Tim dari BSMI itu masuk ke Suriah melalui pintu perbatasan Babul Hawa, perbatasan Suriah-Turki. Setelah itu, tim langsung menuju Kota Hatay, kemudian mengarah ke Aleppo melalui jalan darat. ''Jadi, kami tidak lewat jalur utama, tapi justru lewat jalan-jalan tikus, naik turun bukit. Lewat jalan yang dianggap aman untuk bisa kita lewati,'' ujar Rudi saat berbincang dengan Republika, belum lama ini.
Memasuki Aleppo, Rudi seakan berhadapan dengan kota mati. Banyak gedung yang rusak dan hancur. Suasana semakin mencekam di waktu malam karena tak ada pasokan listrik. Jika pun ada penerangan, hal itu lantaran ada sebagian wilayah yang menggunakan genset. Pun, dengan kondisi masyarakat yang terguncang dan merasa ketakutan. Masyarakat Aleppo cenderung meningkatkan kewaspadaan, terutama terhadap keberadaan orang asing. Belum lagi, suara letusan senjata ataupun bom yang terus terdengar sepanjang hari, baik siang ataupun malam.
Selain bantuan obat-obatan dan alat-alat kesehatan, BSMI juga memberikan bantuan logistik dan bantuan operasional untuk rumah sakit di Aleppo, Al Zarzour. Dalam memberikan bantuan logistik kepada masyarakat Aleppo, BSMI bekerja sama dengan lembaga nirlaba, Malhoff Needy Aids. Namun, Rudi menuturkan, bantuan logistik tersebut tidak bisa diberikan kepada warga Aleppo pada siang hari, tapi pada malam hari.

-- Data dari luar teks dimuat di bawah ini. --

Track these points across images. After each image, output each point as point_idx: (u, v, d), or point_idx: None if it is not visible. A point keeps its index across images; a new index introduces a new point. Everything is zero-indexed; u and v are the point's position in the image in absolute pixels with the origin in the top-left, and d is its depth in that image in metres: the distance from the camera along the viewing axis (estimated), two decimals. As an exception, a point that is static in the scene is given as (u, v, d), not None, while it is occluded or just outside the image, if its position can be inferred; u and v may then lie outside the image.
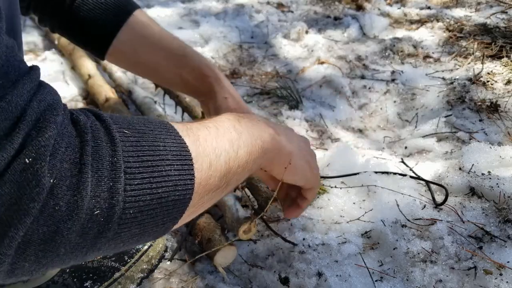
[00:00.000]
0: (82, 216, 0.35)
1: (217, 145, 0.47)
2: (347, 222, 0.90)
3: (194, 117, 1.05)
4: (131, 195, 0.38)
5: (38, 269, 0.36)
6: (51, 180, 0.33)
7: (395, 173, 1.01)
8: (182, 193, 0.42)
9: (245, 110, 0.77)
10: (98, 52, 0.78)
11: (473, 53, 1.49)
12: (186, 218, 0.46)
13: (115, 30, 0.75)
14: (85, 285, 0.69)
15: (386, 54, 1.56)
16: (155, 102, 1.20)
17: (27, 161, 0.32)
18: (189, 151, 0.43)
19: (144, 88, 1.36)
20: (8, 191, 0.31)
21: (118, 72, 1.34)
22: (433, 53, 1.55)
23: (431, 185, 0.98)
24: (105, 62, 1.39)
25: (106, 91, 1.23)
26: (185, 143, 0.43)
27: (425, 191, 0.98)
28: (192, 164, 0.43)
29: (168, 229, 0.44)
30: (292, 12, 1.96)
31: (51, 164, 0.33)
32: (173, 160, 0.41)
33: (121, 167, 0.37)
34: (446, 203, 0.92)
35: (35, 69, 0.36)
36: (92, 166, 0.36)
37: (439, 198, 0.94)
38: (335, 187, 0.98)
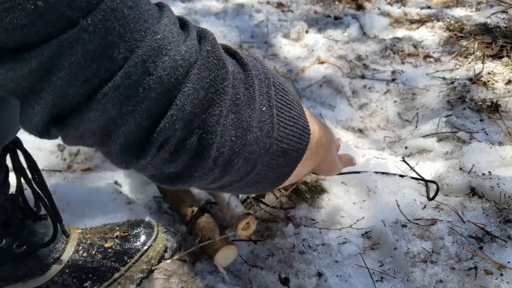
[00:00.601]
0: (256, 113, 0.39)
1: (311, 120, 0.53)
2: (348, 222, 0.89)
3: None
4: (280, 121, 0.43)
5: (204, 157, 0.36)
6: (230, 68, 0.37)
7: (394, 174, 1.01)
8: (305, 128, 0.48)
9: None
10: None
11: (473, 53, 1.49)
12: (294, 176, 0.50)
13: None
14: (84, 285, 0.69)
15: (387, 53, 1.56)
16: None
17: (209, 48, 0.36)
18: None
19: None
20: (204, 75, 0.35)
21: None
22: (433, 52, 1.55)
23: (426, 181, 0.98)
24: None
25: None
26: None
27: (425, 190, 0.98)
28: (305, 116, 0.49)
29: (287, 176, 0.49)
30: (292, 11, 1.96)
31: (224, 55, 0.38)
32: (300, 107, 0.48)
33: (272, 95, 0.43)
34: (447, 203, 0.92)
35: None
36: (253, 73, 0.40)
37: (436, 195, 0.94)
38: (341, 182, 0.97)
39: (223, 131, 0.36)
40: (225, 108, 0.36)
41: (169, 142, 0.34)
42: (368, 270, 0.79)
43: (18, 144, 0.61)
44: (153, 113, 0.32)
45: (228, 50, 0.42)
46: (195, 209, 0.85)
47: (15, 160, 0.62)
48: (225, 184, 0.42)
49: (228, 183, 0.42)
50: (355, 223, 0.88)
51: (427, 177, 1.01)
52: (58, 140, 0.34)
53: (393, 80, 1.41)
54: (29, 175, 0.64)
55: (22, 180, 0.64)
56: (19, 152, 0.62)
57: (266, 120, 0.41)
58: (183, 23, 0.37)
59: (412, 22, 1.80)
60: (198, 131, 0.35)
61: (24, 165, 0.63)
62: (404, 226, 0.87)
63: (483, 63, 1.41)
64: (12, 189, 0.65)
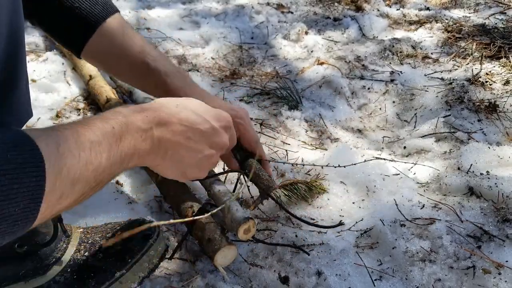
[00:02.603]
0: None
1: (79, 177, 0.48)
2: (347, 222, 0.90)
3: None
4: None
5: None
6: None
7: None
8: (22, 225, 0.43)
9: None
10: (74, 51, 0.83)
11: (471, 54, 1.50)
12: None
13: (87, 35, 0.79)
14: (86, 284, 0.69)
15: (385, 54, 1.57)
16: (156, 102, 1.20)
17: None
18: (43, 185, 0.43)
19: (144, 89, 1.36)
20: None
21: (118, 73, 1.35)
22: (432, 53, 1.56)
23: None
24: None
25: (107, 92, 1.23)
26: (44, 181, 0.43)
27: (424, 191, 0.99)
28: (40, 202, 0.44)
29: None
30: (292, 13, 1.97)
31: None
32: (20, 200, 0.42)
33: None
34: (445, 203, 0.93)
35: None
36: None
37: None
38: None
39: None
40: None
41: None
42: (367, 269, 0.80)
43: None
44: None
45: None
46: (195, 209, 0.86)
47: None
48: None
49: None
50: (353, 225, 0.89)
51: (424, 177, 1.02)
52: None
53: (392, 80, 1.41)
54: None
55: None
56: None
57: None
58: None
59: (410, 23, 1.81)
60: None
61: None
62: (402, 225, 0.88)
63: (481, 64, 1.42)
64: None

Bantuan itu pun diberikan secara door to door. Waktu malam dipilih untuk memudahkan relawan memberikan bantuan. "Biasanya, banyak sniper dan mereka tidak memiliki pandangan yang jelas pada saat malam. Selain itu, masyarakat di Aleppo itu trauma kalau terima bantuan dari luar karena ditakutkan mereka jadi sasaran tembak tentara pemerintah lantaran dianggap tidak mendukung pemerintah,'' tuturnya.
Dua pekan berada di Aleppo, tim dari BSMI memang banyak menghabiskan waktu dan bekerja di Rumah Sakit Al Zarzour sebagai tim medis kegawatdaruratan, terutama di ruang IGD dan bedah. Mereka pun akan didampingi relawan setempat yang juga ingin keluar dari rumah sakit. Selama di rumah sakit, para relawan menangani korban-korban perang yang rata-rata mengalami luka terbuka atau trauma, seperti patah tulang, luka tembak, dan luka terkena pecahan mortir atau bom.
Warga terluka akibat bom-bom yang dijatuhkan dari pesawat-pesawat. Rudi menyebut, biasanya pesawat-pesawat tersebut melakukan pengeboman pada pagi hari dan di tempat-tempat keramaian. Hal ini membuat korban luka ataupun korban jiwa semakin banyak. Banyak korban merupakan perempuan dan anak-anak.
Rudi pun mengungkapkan, kendati mengemban misi kemanusiaan, relawan yang ada di Aleppo tidak bisa bergerak bebas. Jika diketahui adanya bantuan dari luar, bantuan tersebut akan diserang kelompok-kelompok militer tertentu. Kondisi serupa juga dialami oleh dokter. Bahkan, dokter-dokter di Aleppo mau tidak mau harus mempersenjatai diri agar tidak menjadi korban dan diculik.
''Keamanan tim relawan ataupun dokter juga tidak terjamin. Walaupun dalam hukum perang yang telah diatur PBB mereka tidak boleh ditembak ataupun ditangkap, tapi kalau di lokasi, kami tidak bisa apa-apa dan nggak bisa berkeyakinan kami aman sepenuhnya. Dokter di sana bahkan membawa senjata api. Tujuannya, untuk keamanan mereka sendiri karena di sana kondisinya memang tidak tahu siapa lawan dan siapa kawan,'' tuturnya.
Rudi mengakui, sebagai warga sipil, dia pun merasa takut untuk bisa masuk ke medan konflik bersenjata. Namun, demi mengemban misi-misi kemanusiaan, Rudi pun tidak menghiraukan ketakutan tersebut. Rudi mengakui, pada saat di lapangan, ketika melihat seseorang terluka parah, mulai orang yang mengalami patah tangannya hingga yang kepalanya luka parah, yang ada di pikirannya hanya untuk berusaha membantu semaksimal mungkin.
''Ya, pas berangkat, bismillah saja. Kami tahu akan ditugaskan ke sana. Ketakutan sih ada dan wajar. Justru, pas selesai membantu itu biasanya, pas selesai, begitu sendiri, terus ingat lagi, agak gemetar juga kaki,'' ujar Rudi.
Lebih lanjut, Rudi menyebutkan, dirinya akan selalu siap jika nantinya diberikan amanah untuk kembali ke area-area konflik. Sebagai relawan dari BSMI, tutur Rudi, dirinya akan selalu siap. Tentu, faktor keamanan akan tetap menjadi pertimbangan bagi BSMI untuk mengirimkan relawan ke area konflik tersebut. ''BSMI tentu memperhitungkan hal itu (faktor keamanan di daerah konflik). Tapi, ya semuanya kami kembalikan ke Allah SWT,'' katanya.